ありていにいえば、お互いの両親が決めた政略結婚だ。
だがメルセは親の決めたこの婚約を本当は嫌がっており、なんやかんやってロイドが活躍して、婚約を破棄する。それを脇役キャラであるオネスは歯ぎしりして悔しがる、それがウィザアカの本来のストーリー展開だった。

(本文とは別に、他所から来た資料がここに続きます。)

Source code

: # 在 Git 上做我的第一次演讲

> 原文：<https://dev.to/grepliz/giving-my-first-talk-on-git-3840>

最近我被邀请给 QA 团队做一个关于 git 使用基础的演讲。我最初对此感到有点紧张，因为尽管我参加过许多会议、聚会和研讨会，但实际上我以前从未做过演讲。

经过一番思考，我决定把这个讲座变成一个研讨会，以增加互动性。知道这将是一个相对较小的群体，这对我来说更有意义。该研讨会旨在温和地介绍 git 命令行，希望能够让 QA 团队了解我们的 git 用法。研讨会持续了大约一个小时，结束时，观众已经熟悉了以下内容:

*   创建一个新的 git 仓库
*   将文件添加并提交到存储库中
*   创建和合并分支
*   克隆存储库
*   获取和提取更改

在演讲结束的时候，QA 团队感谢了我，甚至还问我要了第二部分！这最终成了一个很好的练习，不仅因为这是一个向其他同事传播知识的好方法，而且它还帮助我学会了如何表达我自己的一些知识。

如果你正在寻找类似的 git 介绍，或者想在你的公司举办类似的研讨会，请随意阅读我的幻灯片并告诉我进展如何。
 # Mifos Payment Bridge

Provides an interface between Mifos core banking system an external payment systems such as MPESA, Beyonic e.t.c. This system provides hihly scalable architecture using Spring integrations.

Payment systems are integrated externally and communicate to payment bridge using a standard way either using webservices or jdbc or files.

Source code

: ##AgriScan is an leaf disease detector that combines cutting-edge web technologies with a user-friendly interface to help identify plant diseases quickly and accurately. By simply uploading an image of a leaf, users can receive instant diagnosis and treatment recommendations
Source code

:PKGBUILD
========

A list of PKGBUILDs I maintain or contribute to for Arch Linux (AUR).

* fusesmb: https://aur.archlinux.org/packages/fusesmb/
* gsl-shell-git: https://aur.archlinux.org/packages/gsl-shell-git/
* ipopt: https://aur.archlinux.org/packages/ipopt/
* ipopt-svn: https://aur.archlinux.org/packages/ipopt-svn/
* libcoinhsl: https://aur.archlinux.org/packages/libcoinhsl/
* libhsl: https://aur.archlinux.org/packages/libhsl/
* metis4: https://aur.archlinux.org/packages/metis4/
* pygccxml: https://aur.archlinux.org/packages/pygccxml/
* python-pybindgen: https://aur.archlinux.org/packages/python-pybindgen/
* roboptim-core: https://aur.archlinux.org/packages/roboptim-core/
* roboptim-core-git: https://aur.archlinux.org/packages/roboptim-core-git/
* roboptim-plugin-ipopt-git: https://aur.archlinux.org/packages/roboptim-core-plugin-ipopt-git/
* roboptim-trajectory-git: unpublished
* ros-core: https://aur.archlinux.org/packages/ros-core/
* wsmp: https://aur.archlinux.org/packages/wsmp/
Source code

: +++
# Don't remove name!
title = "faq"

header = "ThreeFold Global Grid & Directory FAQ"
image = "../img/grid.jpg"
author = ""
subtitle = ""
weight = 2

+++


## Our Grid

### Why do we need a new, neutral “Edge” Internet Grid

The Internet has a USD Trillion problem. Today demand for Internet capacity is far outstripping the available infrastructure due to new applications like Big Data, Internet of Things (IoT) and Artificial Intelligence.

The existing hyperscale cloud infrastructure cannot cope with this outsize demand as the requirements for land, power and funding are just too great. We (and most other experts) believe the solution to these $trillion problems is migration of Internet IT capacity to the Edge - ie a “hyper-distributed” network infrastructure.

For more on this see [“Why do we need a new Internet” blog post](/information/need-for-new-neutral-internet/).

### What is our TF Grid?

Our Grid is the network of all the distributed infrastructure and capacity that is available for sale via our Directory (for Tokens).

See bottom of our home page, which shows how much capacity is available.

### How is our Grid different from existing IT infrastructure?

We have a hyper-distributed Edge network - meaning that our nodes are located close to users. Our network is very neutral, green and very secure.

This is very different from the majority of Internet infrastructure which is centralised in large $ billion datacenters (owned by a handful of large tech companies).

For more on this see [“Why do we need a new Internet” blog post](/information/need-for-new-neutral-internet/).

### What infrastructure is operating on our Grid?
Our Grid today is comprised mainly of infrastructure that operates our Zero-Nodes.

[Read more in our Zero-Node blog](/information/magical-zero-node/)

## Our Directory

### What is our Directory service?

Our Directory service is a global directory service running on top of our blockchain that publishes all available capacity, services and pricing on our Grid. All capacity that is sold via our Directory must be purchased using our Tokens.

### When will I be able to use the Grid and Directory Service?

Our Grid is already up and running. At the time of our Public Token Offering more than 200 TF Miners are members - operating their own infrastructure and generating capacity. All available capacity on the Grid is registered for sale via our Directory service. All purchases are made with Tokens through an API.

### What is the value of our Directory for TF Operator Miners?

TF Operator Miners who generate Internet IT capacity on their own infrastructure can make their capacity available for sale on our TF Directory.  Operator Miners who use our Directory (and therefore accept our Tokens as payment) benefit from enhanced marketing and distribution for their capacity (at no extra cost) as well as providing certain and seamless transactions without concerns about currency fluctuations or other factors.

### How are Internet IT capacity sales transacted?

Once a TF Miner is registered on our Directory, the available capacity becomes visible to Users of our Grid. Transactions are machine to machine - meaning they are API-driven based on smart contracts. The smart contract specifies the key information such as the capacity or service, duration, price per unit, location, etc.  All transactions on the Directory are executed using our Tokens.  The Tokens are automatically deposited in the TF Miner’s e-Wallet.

つまり、今の時点でぼくの好感度は地の底にあるといっていい。
つくづくオネスというは哀しい存在だった。
「できれば、これ以上の騒ぎは起こしてほしくないものだが」
「も、もちろんです」
ぼくはがくがくと頷いた。
メルセは内心がまったく読めない視線で、ぼくをじっくりと観察した。
「そうか。ありがとう」
ほっとして胸をなでおろしていると、メルセがふと立ち上がった。
こちらに近づいてくると、メルセがぐっと顔を近づけてきた。
ぎょっとし、頬が熱くなる。
「な――なんです? メルセ先輩……」
「しっ、動くな」
白い手袋に包まれた彼女の指先が、ぼくの肩口に触れる。
なにが起こるのかわからず緊張と羞恥で固まっていると、メルセはゆっくりとぼくから離れた。
「糸くずがついていたぞ。焼却」
メルセの指先が炎に包まれる。
糸くずは閃光のように燃え上がり、一瞬で蒸発した。
ぼくの背中から冷や汗が流れた。
「身だしなみは清潔さを維持するように。いいな?」
「は、はい……」
「それはともかく……本題だ。どうして今日、君をこの場に呼んだか、わかるか?」
「い、いえ、まったく……」
ぼくが戦々恐々としながら答えると、彼女は不敵に微笑んだ。